В карете едет смертельно больная госпожа, с ней — горничная Матрена, «глянцевито-румяная и полная». Сзади, в коляске, едут: муж больной и доктор. Лакей, ямщики.

Чахоточная больная, как все они, видно, убеждена, что за границей, поехай она туда раньше, она «была бы совсем здорова». И теперь она рвется туда душой, верит, что будет здорова там. Муж (а ему убедительно советует доктор) робко пытается отговорить жену от столь рискованной поездки теперь, в сырость и бездорожье, но тщетно. Больная раздражается, злится, мысль о смерти приводит ее в холодный ужас, для нее сейчас не существуют ни дети, ни муж, ни жизнь других людей вокруг. Ее раздражает, что они все здоровы («Дети здоровы, а я нет». «А сам ест» — о муже), что ямщики переговариваются «сильными, веселыми голосами». Сам Толстой так говорит о ней в письме к А. А. Толстой от I мая 1858 года: «Барыня жалка и гадка, потому что лгала всю жизнь и лжет перед смертью».

Толстой не боится посадить рядом с худой и бледной госпожой полнотелую, крепкую Матрену, чья «высокая грудь, покрытая ковровым платком, дышала здоровьем». Мы бы теперь убоялись лобовой контрастности, а он эту контрастность, где можно, всячески подчеркивает. И у него это — так и надо.

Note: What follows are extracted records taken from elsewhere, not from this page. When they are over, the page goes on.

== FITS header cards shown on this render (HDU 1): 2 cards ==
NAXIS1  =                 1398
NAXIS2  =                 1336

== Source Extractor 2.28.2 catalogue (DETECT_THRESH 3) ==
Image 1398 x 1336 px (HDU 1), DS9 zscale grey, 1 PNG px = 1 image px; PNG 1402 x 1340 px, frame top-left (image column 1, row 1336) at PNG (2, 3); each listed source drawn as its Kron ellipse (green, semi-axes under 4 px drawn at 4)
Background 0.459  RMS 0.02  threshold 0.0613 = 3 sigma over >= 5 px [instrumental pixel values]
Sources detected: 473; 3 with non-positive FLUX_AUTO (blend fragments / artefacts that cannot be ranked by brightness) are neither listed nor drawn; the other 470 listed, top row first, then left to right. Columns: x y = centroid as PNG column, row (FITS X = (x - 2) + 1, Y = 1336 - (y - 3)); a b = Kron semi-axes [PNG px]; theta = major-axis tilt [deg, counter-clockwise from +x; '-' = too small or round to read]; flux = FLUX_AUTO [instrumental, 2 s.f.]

Полная Матрена старается как можно меньше занимать места в карете, жмется в угол, подобрала ноги… Чутьем здорового, но забитого и темного существа она угадывает, что злит своим здоровьем больную барыню. Та действительно злится. «Опять, — сказала она, нервически отталкивая красивой худощавой рукой конец салопа горничной, чуть-чуть прикасавшийся к ее ноге, и рот ее болезненно изогнулся». Толстой исподволь, но откровенно восстанавливает нас против барыни. Мы на экране должны делать то же самое. Я говорил о резкой контрастности фигур, сидящих в карете, которая не мешает Толстому. Посмотрим, как они будут выглядеть у нас. Вот — появились. Минута-две, и зритель понял: одна больна, другая здорова, одна — госпожа, другая — ее служанка. Барыня нервничает — понятно: больна. Все. Надо, чтобы они что-то делали, а то скучно. Ну, еще раз покажем на общем плане карету. Тут опять странность: казалось бы, кинематографу и карты в руки, чтобы создать иллюзию движения. Столько возможностей, столько всяких способов! У писателя — слово, предложение: «Параллельные широкие следы шин ровно и шибко стлались по известковой грязи дороги». Как ни изворачивайся — залезь под карету, снимай самые колеса, снимай сбоку, сверху, сзади, снимай убегающую назад дорогу, снимай крупно, средне, общо, снимай с рук, с крана, с черта рогатого — такого движения, какое всем нутром ощущается в рассказе, в кино не будет. Будет что-то привычно мелькать, вертеться, трястись. В рассказе — это плавное, сильное (четверка), здоровое движение — сытые ямские кони, молодой ямщик, лакей, которому от избытка душевного спокойствия сладко дремлется на козлах. И здесь опять невольная мысль: все это мощное, скорое движение возникло от того, что в центре его — властное, умирающее, обозленное существо. Все, стало быть, можно подчинить себе, заставить сильные силы «шибко» нести себя, а… и т. д. Точное, горькое столкновение сил жизни.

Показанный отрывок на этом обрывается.